%%
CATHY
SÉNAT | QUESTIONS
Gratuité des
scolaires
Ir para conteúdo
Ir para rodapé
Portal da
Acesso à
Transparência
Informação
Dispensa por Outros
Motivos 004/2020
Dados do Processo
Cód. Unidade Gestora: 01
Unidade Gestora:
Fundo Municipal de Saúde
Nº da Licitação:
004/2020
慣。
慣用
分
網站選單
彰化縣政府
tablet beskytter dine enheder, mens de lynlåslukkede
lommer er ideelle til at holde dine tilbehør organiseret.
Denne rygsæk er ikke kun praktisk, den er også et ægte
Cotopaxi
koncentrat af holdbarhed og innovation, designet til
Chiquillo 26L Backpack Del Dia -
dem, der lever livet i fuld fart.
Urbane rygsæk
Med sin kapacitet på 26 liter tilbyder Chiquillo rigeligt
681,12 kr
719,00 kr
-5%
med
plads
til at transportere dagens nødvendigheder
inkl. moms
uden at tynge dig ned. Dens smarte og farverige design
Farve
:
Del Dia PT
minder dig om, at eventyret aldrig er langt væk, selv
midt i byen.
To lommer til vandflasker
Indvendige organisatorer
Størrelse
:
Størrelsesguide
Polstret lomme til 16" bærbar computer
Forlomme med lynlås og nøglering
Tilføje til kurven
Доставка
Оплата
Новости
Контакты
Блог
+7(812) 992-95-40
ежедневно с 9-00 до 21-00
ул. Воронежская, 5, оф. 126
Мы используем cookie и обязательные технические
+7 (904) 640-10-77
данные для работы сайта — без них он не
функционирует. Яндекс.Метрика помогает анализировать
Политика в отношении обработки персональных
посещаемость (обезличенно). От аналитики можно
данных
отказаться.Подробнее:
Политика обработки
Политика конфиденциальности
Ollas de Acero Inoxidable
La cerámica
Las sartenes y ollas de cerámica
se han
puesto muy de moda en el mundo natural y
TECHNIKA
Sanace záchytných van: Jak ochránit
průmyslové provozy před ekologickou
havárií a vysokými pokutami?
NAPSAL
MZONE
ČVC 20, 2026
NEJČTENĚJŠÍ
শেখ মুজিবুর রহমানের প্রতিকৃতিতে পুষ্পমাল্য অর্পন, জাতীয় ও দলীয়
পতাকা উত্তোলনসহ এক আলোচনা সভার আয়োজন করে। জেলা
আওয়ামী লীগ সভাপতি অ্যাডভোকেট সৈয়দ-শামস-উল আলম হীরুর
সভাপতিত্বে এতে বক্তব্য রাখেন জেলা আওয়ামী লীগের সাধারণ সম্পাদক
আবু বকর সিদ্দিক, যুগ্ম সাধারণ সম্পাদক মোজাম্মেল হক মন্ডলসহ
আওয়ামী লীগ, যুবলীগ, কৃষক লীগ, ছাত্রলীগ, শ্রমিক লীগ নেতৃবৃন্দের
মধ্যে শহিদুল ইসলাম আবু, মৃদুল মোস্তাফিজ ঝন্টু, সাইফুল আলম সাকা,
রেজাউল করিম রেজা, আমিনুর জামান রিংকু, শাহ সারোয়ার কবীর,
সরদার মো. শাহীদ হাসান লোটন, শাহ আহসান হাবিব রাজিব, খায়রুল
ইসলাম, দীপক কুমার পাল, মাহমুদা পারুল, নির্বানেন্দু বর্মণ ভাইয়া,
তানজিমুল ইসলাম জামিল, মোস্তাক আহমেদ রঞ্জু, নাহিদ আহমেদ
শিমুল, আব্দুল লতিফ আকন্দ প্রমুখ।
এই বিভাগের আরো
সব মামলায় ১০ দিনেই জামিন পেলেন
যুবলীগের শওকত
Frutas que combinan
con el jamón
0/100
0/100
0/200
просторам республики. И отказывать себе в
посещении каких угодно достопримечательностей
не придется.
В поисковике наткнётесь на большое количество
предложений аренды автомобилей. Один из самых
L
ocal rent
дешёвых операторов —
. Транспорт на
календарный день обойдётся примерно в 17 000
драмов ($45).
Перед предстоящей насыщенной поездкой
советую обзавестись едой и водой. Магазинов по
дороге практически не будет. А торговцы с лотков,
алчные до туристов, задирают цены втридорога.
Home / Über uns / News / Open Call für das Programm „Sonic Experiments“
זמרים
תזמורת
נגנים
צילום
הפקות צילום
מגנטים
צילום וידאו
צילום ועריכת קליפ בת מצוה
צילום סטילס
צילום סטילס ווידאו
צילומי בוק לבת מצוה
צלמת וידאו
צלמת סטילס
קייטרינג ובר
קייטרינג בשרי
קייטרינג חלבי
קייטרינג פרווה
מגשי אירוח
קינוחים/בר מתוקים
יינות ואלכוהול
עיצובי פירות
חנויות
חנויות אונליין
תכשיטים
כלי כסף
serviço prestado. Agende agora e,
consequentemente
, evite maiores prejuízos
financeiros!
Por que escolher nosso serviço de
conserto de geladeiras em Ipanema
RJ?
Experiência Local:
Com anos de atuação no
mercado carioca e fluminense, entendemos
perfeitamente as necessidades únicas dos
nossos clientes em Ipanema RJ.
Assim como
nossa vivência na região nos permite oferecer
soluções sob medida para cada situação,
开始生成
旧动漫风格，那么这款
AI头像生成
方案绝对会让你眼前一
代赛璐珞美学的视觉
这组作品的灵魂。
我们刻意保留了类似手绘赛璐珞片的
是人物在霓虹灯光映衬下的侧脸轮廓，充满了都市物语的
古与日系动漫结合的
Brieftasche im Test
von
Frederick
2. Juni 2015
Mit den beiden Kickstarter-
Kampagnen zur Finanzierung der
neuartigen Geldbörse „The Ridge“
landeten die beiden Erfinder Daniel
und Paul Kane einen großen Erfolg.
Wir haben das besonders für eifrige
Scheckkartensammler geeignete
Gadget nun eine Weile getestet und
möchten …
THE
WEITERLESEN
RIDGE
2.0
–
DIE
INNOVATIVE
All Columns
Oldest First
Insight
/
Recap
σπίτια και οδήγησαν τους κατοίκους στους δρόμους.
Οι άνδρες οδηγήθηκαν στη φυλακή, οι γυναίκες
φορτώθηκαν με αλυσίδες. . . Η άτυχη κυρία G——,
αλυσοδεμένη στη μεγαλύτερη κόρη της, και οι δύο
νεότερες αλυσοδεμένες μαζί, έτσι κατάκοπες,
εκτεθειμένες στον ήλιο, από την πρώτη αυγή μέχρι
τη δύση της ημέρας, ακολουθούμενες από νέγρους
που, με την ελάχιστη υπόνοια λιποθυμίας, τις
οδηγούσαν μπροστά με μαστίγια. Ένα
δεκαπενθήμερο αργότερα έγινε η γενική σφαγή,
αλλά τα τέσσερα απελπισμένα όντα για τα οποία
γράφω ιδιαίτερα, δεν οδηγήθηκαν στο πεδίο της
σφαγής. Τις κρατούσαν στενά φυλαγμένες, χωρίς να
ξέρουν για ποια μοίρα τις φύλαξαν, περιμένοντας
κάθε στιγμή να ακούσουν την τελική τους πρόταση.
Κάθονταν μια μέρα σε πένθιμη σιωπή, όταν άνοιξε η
%%
▸ **WRITTEN TASK**: Among the lines of the material, find those holding the word "dine" and return them.

▸ **ANSWER SPACE**:
tablet beskytter dine enheder, mens de lynlåslukkede
lommer er ideelle til at holde dine tilbehør organiseret.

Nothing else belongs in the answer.